Excerpt
Understanding an exoplanet in the context of its stellar and environmental parameters is essential for assessing its habitability drivers. Here we used a reconstruction of Earth’s environmental and biological properties of the Phanerozoic Eon from various published data sets and conducted a correlation analysis. We showed that environmental parameters such as oxygen, global average surface temperatures, runoff rates and carbon dioxide are interrelated and play a key role in the changes of biomass and biodiversity. We showed that there were several periods with a highly thriving biosphere, with one even surpassing present day biodiversity and biomass. Those periods were distinguished by elevated oxygen content and global runoff rates, coupled with moderate surface temperatures, provided there were no abrupt temperature fluctuations. Heightened oxygen levels serve as a telltale sign of prolific biomass production by terrestrial flora. We find that exceptionally high oxygen levels can at least in one instance compensate for decreased relative humidities, providing an even more habitable environment compared to today. These results will help us to understand how environmental parameters affect biospheres on extrasolar planets and guide us in our search for extraterrestrial life.

Provided data
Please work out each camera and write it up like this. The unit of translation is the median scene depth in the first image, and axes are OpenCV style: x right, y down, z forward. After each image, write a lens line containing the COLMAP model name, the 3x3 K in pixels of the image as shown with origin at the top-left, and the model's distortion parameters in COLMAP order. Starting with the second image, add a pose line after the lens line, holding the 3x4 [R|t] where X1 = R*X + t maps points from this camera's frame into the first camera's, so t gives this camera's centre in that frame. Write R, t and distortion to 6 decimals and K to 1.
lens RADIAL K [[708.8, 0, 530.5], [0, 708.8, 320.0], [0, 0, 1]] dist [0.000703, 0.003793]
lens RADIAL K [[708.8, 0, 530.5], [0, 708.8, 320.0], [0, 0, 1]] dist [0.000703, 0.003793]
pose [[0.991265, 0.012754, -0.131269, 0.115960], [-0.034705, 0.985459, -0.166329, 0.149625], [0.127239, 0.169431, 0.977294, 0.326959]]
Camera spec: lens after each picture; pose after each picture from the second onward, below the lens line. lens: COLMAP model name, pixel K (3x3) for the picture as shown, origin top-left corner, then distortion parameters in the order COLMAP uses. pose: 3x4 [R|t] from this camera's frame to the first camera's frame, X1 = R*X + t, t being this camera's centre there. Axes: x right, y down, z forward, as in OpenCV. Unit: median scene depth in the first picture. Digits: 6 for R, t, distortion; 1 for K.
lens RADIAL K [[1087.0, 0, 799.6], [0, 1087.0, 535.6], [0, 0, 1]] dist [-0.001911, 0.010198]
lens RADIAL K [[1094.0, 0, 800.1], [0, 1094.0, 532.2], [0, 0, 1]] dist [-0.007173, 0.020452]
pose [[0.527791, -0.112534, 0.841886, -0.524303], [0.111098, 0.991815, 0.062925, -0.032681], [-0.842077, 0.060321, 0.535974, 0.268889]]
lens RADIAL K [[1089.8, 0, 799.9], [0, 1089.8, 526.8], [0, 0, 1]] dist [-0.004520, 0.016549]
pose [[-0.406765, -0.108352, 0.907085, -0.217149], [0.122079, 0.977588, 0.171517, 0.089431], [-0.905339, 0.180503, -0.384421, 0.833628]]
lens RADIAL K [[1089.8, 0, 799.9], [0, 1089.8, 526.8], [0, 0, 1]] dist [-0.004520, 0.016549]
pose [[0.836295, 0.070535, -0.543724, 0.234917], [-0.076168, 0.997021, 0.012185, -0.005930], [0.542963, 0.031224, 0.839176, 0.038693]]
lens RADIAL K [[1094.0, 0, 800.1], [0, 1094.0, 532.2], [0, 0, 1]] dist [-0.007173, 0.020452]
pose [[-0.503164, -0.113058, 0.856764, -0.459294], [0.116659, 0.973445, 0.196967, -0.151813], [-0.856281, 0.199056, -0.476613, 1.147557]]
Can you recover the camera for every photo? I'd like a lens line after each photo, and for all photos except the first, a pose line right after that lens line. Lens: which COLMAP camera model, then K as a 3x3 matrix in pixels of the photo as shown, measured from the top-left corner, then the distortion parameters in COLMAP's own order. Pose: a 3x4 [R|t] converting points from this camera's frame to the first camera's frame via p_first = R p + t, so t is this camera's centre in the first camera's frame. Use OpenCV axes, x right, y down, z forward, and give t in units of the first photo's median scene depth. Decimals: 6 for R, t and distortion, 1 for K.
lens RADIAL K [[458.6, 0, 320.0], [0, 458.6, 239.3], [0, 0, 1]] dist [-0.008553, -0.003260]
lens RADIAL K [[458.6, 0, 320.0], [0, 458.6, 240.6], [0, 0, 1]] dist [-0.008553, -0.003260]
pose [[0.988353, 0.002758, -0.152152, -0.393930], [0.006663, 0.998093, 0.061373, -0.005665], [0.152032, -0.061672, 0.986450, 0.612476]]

Task instructions
a. Translate this sentence from the abstract on Earth's Phanerozoic habitability into Spanish: "Heightened oxygen levels serve as a telltale sign of prolific biomass production by terrestrial flora."
b. According to the abstract on Earth's Phanerozoic habitability, what distinguished the periods with a highly thriving biosphere?
c. Carry the abstract on Earth's Phanerozoic habitability forward, starting after its final sentence.

Answers for this exercise
a. Los niveles elevados de oxígeno son un indicio revelador de una producción prolífica de biomasa por parte de la flora terrestre.

b. They had elevated oxygen content and global runoff rates, coupled with moderate surface temperatures, as long as there were no abrupt temperature fluctuations.

c.
Beyond environmental parameters, stars with about 45 to 80% the mass of the Sun, so-called K dwarf stars, have previously been proposed as optimal host stars in the search for habitable extrasolar worlds. These stars are abundant, have stable luminosities over billions of years longer than Sun-like stars, and offer favorable space environmental conditions. So far, the theoretical and experimental focus on exoplanet habitability has been on even less massive, though potentially less hospitable red dwarf stars. Here we calculate for the first time the electromagnetic spectrum of a K dwarf star transmitted to the surface of a hypothetical habitable zone planet with an Earth-like atmosphere and present principal experimental data on the responses of photosynthetic organisms to this simulated radiation. We find that garden cress Lepidium sativum under K-dwarf radiation exhibits comparable growth and photosynthetic efficiency as under solar illumination on Earth. Notably, the cyanobacterium Chroococcidiopsis sp. CCMEE 029 exhibits significantly higher photosynthetic efficiency and culture growth under K dwarf radiation compared to solar conditions. Our findings of the affirmative responses of these two photosynthetic organisms to K dwarf radiation suggest that exoplanets in the habitable zones around such stars deserve high priority in the search for extrasolar life.
By synthesizing insights from the Phanerozoic Eon’s environmental parameters and experimental data on photosynthetic organisms’ adaptability to K dwarf radiation, we can discern potential life-sustaining environments beyond our solar system, particularly on exoplanets orbiting K dwarf stars.